De dentro do ônibus, Elton Galdino captura o cotidiano da cidade, seus personagens, suas paisagens cruas. Caminhante, para e se senta na rua para tirar da mochila seu bloco de papel e ali mesmo se põe a desenhar cenas do transitório. Em seu caos e complexidade, Belém lhe provoca e instiga. “Miro lo que pasa”, primeira exposição individual do artista, reúne dez anos de produção que revela o olhar de Elton e sua relação com o sítio urbano, suas contradições e fisionomias. A mostra abre nesta sexta-feira, 14 de fevereiro, às 19h, na Casa das Artes.
Galdino aprendeu a desenhar para aprender a escrever, começou a ler o mundo desenhando. Virou hábito. Matava aula para ir do Tapanã, periferia da cidade onde mora, ao Telégrafo para cursar aulas no Curro Velho. Lá fez tantas oficinas que virou oficineiro. O desenho, o quadrinho e a ilustração se tornaram profissão. Estudou Artes Visuais na Universidade Federal do Pará, e consolida sua trajetória na ilustração e no design gráfico.
Filho de família nordestina, Elton mantém um olhar estrangeiro ao fitar o território onde vive. “Essa relação com a cidade vem do fato de eu não me sentir totalmente belenense. Passei minha primeira infância entre o Ceará e o Piauí. Então sempre olhei Belém com um olhar de visitante”, conta Elton, que traz também em seu trabalho obras forjadas em viagens que fez a cidades como Rio de Janeiro, Belo Horizonte e Curitiba - realidades que alinhava. "Eu rodo que só, mas volto pro mesmo lugar sempre, que são as questões de interação humana, de moradia, de qualidade de vida, de classe, de raça - coisas que eu vivi desde a minha infância".
Exposição
Entre seus personagens, caminhos, casas abandonadas e moradas com paredes de tijolo cru, paisagens de rio e palafitas, as multidões no lotação, a falação na calçada. Sob curadoria de Luana Peixe e Romário Alves, “Miro lo que pasa” é multimídia e conecta desenho, textos e vídeo. Quatro séries de trabalhos integram a mostra, contemplada em 2019 com o Prêmio de Produção e Difusão Artística da Fundação Cultural do Pará.

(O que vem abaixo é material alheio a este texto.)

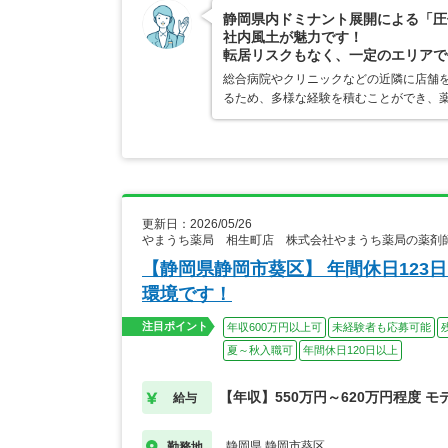
静岡県内ドミナント展開による「圧
社内風土が魅力です！
転居リスクもなく、一定のエリアで
総合病院やクリニックなどの近隣に店舗
るため、多様な経験を積むことができ、
更新日：2026/05/26
やまうち薬局 相生町店 株式会社やまうち薬局の薬剤
【静岡県静岡市葵区】 年間休日123
環境です！
注目ポイント
年収600万円以上可
未経験者も応募可能
夏～秋入職可
年間休日120日以上
【年収】550万円～620万円程度 モ
給与
静岡県 静岡市葵区
勤務地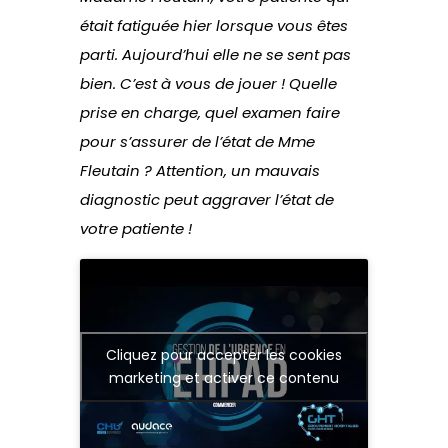
était fatiguée hier lorsque vous êtes
parti. Aujourd’hui elle ne se sent pas
bien. C’est à vous de jouer ! Quelle
prise en charge, quel examen faire
pour s’assurer de l’état de Mme
Fleutain ? Attention, un mauvais
diagnostic peut aggraver l’état de
votre patiente !
Cliquez pour accepter les cookies
marketing et activer ce contenu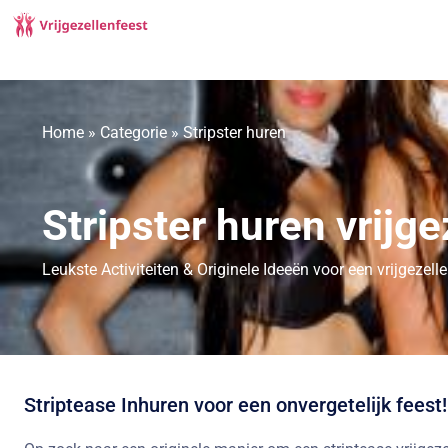
Home
»
Categorie
»
Stripster huren
Stripster huren vrijge
Leukste Activiteiten & Originele Ideeën voor een vrijgezell
Striptease Inhuren voor een onvergetelijk feest!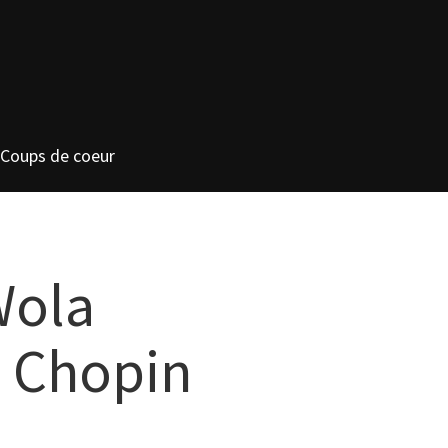
Coups de coeur
Wola
c Chopin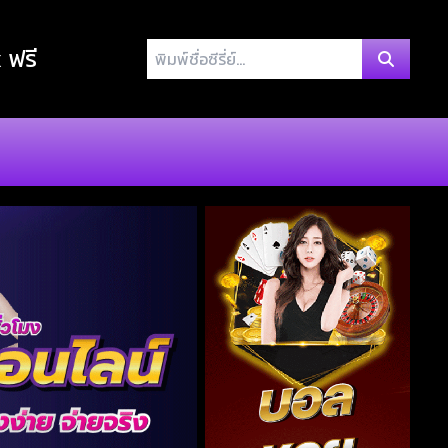
พิมพ์
x ฟรี
ชื่อ
ซี
รี่
ย์...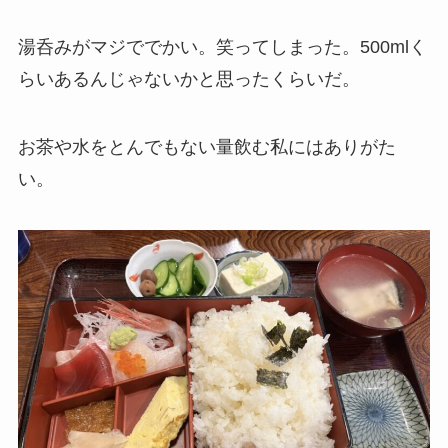
湯呑みがマジででかい。笑ってしまった。500mlく
らいあるんじゃないかと思ったくらいだ。
お茶や水をとんでもない量飲む私にはありがた
い。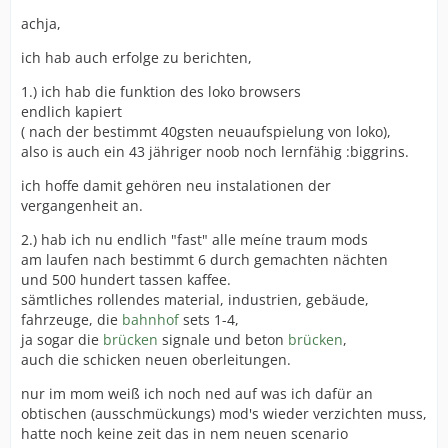
achja,
ich hab auch erfolge zu berichten,
1.) ich hab die funktion des loko browsers
endlich kapiert
( nach der bestimmt 40gsten neuaufspielung von loko),
also is auch ein 43 jähriger noob noch lernfähig :biggrins.
ich hoffe damit gehören neu instalationen der
vergangenheit an.
2.) hab ich nu endlich "fast" alle meíne traum mods
am laufen nach bestimmt 6 durch gemachten nächten
und 500 hundert tassen kaffee.
sämtliches rollendes material, industrien, gebäude,
fahrzeuge, die
bahnhof
sets 1-4,
ja sogar die
brücken
signale und beton
brücken
,
auch die schicken neuen oberleitungen.
nur im mom weiß ich noch ned auf was ich dafür an
obtischen (ausschmückungs) mod's wieder verzichten muss,
hatte noch keine zeit das in nem neuen scenario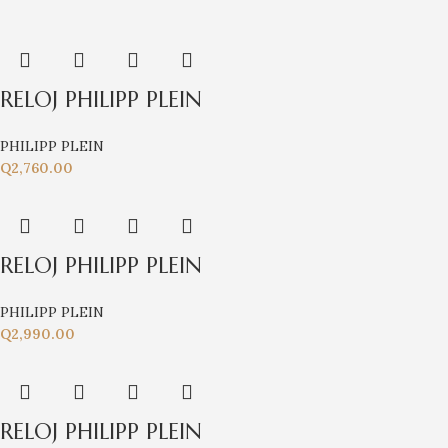
RELOJ PHILIPP PLEIN
PHILIPP PLEIN
Q
2,760.00
RELOJ PHILIPP PLEIN
PHILIPP PLEIN
Q
2,990.00
RELOJ PHILIPP PLEIN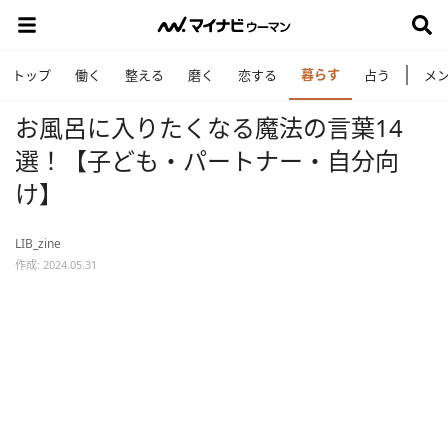
暮らす
トップ
働く
整える
磨く
恋する
占う
メ
お風呂に入りたくなる魔法の言葉14
選！【子ども・パートナー・自分向
け】
LIB_zine
作成: 2024.05.31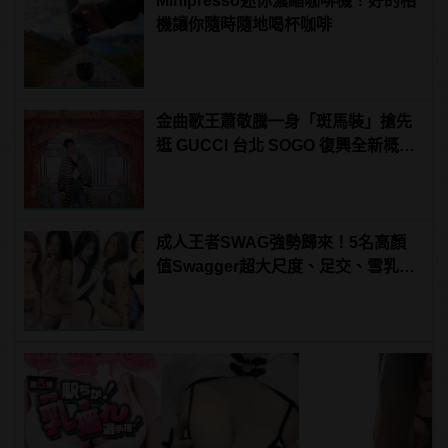
Minipresso迷你濃縮咖啡機！好的相
機讓你隨時隨地喝杯咖啡
金曲歌王蕭敬騰一身「斑馬裝」搶先
逛 GUCCI 台北 SOGO 復興全新概念
店
成人王者SWAG強勢歸來！5名高顏
值Swagger超大尺度、足交、雪乳、
粉紅海鮮通通有，親自教你人與人的
連結！ | manfashion這樣變型男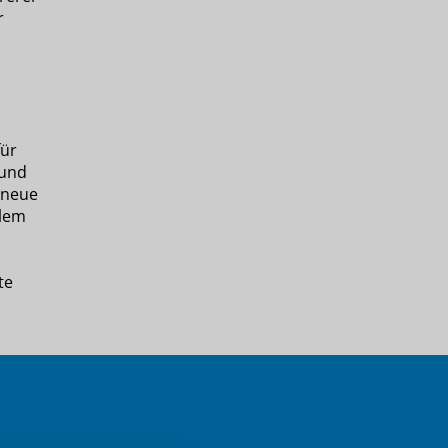
r
für
 und
 neue
alem
te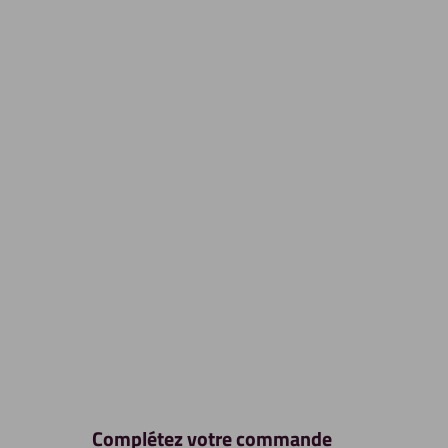
Complétez votre commande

Na obra “Cadernos”¸ Elton expõe 12 cadernos artesanais com desenhos, escritos e colagens que narram viagens e percursos cotidianos. A série “Avulsos” é composta de mais de 70 desenhos, rascunhos e anotações em papéis de diversos formatos.
Em suas andanças, Elton extrapola Belém e traça um diálogo com outros destinos que visita. Em “Mora dias” são representadas seis casas, três da ocupação Emanuel Guarani Kaiowá, em Belo Horizonte (MG) e três casas da Cidade Nova, Ananindeua (PA) que estão em processo de abandono. O trabalho traz questões sobre habitação e especulação imobiliária, que fazem muitas famílias não terem onde morar, embora haja muitas casas abandonadas à ação do tempo.
Por fim, a mostra traz a série audiovisual “foto-vídeo-processo”, que revela o fazer das obras: Elton se coloca como desenhista em meio à calçada e nos ônibus, faz do mundo seu ateliê - um convite tácito a reações dos transeuntes.
“Ainda que seja possível identificar alguns dos diversos problemas típicos de centros urbanos nas obras, percebemos que o artista não nos deixa acompanhados somente pela denúncia social - necessária e importante. Percorremos por fragmentos da encruzilhada que ele vem desenvolvendo, desenhando suas experiências de encontros inesperados, rabiscando os movimentos de suas buscas por autoidentificação, assumindo as imperfeições que retratam seus trânsitos”, analisam os curadores da mostra.
Serviço
Vernissage da exposição “Miro lo que pasa”, de Elton Galdino, nesta sexta-feira, 14, às 19h, na Galeria Ruy Meira, na Casa das Artes, localizada na Praça Justo Chermont, 236, Nazaré. A mostra segue em cartaz até 27 de março. Visitação de 8h às 18h.